Argument extended to the exterior (thanks to you) and neatened up (thanks to Peter): the metric is independent of $u$ and $v$, both internally and externally, so those coordinate basis vector fields are Killing fields. By inspection, the $r-\theta$ plane is purely spacelike and orthogonal to the $u-v$ plane (both $dr^2$ and $d\theta^2$ terms have plus signs, and there are no cross terms involving either), so some linear combination of $u$ and $v$ is a timelike vector field. A linear combination of Killing fields is also a Killing field, so there exists a timelike Killing field.

In fact, since any timelike combination of the $u$ and $v$ basis vectors is a timelike Killing field there are many choices. Presumably this is because there's no natural rest frame parallel to the beam, so all observers at fixed $r,\theta$ see space as unchanging regardless of their velocity parallel to the beam.

 

[PeroK]

2) For an "Observer A" at a distance far away from the Bonnor beam, the speed of the Bonnor beam is technically undefined (per Orodruin's analogy to velocity vectors on the earth's surface).

This isn't a special case. In curved spacetime, vectors are local objects. When you first learn about vectors in "flat" Euclidean space, there are two important concepts: a position vector from the origin to any point in space; and, the ability to compare vectors directly at two different points in space. This is covered in any introductory course on vectors.

In curved spacetime, you lose both of these concepts. This takes some time and effort to get used to. Vectors become local objects, technically defined on a tangent space at any point in spacetime. One way to think about curved spacetime generally is that at each point you have something that looks locally flat (and where Special Relativity applies). Then all these points are patched together according to some global geometry.

In any case, this is fundamental to GR generally. If the spacetime is not static, then the concept of the distance between two points in space becomes ambiguous and not well-defined. For example, in our expanding universe, light may travel from a distant galaxy to Earth. Using comoving time, we can attribute a time in the past "when" the light set out. At that time, the galaxy was $d_0$ light years away. The light takes (comoving) time $\Delta t$ to reach Earth and now the Earth and the galaxy are $d_1$ light years apart. And if you take the quantity $c\Delta t$ as some sort of measure of how far the light has travelled in that time (as measured by a series of local observers), then $c \Delta t$ is equal to neither $d_0$ nor $d_1$, but something in between.

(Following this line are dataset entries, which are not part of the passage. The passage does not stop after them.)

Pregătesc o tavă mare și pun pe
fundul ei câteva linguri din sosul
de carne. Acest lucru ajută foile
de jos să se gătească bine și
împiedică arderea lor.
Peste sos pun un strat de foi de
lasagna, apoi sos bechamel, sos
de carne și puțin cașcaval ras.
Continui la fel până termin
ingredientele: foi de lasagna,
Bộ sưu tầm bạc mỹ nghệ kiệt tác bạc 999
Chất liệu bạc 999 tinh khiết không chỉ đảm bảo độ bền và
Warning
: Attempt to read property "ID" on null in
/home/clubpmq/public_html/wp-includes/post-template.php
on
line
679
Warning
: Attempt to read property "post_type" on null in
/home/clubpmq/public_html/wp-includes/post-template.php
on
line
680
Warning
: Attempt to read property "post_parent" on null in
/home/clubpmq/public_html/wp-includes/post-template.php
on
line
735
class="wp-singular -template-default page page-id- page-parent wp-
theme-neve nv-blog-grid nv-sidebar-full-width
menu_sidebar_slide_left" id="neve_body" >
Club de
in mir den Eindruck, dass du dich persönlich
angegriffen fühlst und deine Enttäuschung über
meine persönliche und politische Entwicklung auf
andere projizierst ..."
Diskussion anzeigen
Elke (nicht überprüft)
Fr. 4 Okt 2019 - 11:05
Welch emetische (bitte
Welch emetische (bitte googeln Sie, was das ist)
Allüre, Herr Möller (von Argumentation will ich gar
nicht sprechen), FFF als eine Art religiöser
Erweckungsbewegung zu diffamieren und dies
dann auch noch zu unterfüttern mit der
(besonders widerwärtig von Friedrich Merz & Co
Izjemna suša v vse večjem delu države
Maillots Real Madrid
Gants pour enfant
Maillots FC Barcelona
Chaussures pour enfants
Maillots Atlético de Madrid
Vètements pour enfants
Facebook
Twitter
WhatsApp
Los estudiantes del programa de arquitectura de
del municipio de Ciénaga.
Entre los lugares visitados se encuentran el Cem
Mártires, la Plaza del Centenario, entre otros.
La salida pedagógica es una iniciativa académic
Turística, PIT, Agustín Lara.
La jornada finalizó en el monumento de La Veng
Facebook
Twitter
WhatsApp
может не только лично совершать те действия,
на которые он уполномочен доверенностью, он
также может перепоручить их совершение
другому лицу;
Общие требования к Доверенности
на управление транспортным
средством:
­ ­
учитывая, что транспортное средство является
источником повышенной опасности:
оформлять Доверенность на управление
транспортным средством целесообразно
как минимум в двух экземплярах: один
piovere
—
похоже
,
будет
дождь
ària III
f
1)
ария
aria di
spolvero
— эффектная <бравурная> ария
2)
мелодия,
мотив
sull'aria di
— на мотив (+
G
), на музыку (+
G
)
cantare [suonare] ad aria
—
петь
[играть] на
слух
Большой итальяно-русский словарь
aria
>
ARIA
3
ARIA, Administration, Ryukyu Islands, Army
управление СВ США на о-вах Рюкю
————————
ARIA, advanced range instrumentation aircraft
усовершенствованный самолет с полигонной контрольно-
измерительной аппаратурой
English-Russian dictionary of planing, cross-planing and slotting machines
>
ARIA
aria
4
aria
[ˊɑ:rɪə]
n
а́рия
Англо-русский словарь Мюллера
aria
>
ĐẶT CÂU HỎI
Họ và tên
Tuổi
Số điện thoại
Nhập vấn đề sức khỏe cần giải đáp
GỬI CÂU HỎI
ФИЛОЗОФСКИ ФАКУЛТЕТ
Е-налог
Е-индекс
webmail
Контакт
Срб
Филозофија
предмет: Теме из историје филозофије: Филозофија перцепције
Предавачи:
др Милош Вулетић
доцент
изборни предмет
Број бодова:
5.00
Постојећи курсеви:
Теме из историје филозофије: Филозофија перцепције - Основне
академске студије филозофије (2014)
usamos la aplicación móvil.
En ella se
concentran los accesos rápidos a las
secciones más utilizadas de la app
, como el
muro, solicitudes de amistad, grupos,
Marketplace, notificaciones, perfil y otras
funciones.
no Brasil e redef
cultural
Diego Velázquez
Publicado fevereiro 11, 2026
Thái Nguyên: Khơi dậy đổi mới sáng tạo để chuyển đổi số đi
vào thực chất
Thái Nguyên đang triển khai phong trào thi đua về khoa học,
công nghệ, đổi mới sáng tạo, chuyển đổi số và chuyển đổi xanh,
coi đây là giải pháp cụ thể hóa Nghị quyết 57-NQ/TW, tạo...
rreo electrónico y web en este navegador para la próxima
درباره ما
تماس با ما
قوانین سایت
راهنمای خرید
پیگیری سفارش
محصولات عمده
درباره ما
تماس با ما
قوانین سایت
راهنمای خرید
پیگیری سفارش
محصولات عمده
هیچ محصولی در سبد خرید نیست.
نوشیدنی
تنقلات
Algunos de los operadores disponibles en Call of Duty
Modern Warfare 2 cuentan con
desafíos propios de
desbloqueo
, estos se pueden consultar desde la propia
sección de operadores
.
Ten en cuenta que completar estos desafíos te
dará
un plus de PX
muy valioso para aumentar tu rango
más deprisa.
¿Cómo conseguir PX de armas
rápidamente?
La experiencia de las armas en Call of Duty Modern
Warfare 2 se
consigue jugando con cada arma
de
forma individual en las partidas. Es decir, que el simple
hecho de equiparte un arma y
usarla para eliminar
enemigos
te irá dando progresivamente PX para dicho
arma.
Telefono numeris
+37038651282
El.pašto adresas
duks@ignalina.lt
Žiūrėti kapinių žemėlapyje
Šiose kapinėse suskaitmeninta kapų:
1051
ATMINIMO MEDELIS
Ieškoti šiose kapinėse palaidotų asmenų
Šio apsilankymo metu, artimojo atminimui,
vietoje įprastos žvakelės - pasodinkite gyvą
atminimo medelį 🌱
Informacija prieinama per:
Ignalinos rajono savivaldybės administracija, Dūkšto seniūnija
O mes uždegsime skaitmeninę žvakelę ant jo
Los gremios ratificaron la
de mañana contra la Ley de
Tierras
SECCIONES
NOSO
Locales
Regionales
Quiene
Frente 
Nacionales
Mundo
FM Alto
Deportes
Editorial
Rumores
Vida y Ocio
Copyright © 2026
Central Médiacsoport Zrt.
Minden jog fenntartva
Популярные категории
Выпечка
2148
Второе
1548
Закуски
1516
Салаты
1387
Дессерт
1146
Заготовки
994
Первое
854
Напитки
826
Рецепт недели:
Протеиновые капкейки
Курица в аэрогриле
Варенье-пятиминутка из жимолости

And, in fact, even the statement that the universe is spatially expanding is ambiguous. That is, of course, the popular narrative. But, that is a coordinate dependent statement - i.e. a description of the universe in comoving coordinates. And, although these coordinates are natural and very useful, you don't have to use them.

I think that you are trying to fit the concepts of GR into a fundamentally Newtonian worldview. We all do that when we start. The important thing is to open your mind to the more subtle and flexible mathematics and physics of GR.

 

[Orodruin]

n fact, since any timelike combination of the u and v basis vectors is a timelike Killing field there are many choices. Presumably this is because there's no natural rest frame parallel to the beam, so all observers at fixed r,θ see space as unchanging regardless of their velocity parallel to the beam.

Indeed, as it must. It should transform the metric to one with a different energy density, but otherwise similar structure.

 

[diracs-cat]

That makes sense to me. The Bonnor beam is infinite, so the distribution of energy and momentum within any finite-length "control volume" cylinder surrounding it would be constant over time. So that results in a static spacetime. I assume if the beam were instead finite then the spacetime could end up being dynamic.

 

[PeterDonis]

A linear combination of Killing fields is also a Killing field

Only if the combination has constant coefficients. In this case, as I said before, I believe it does. But not all cases are like that.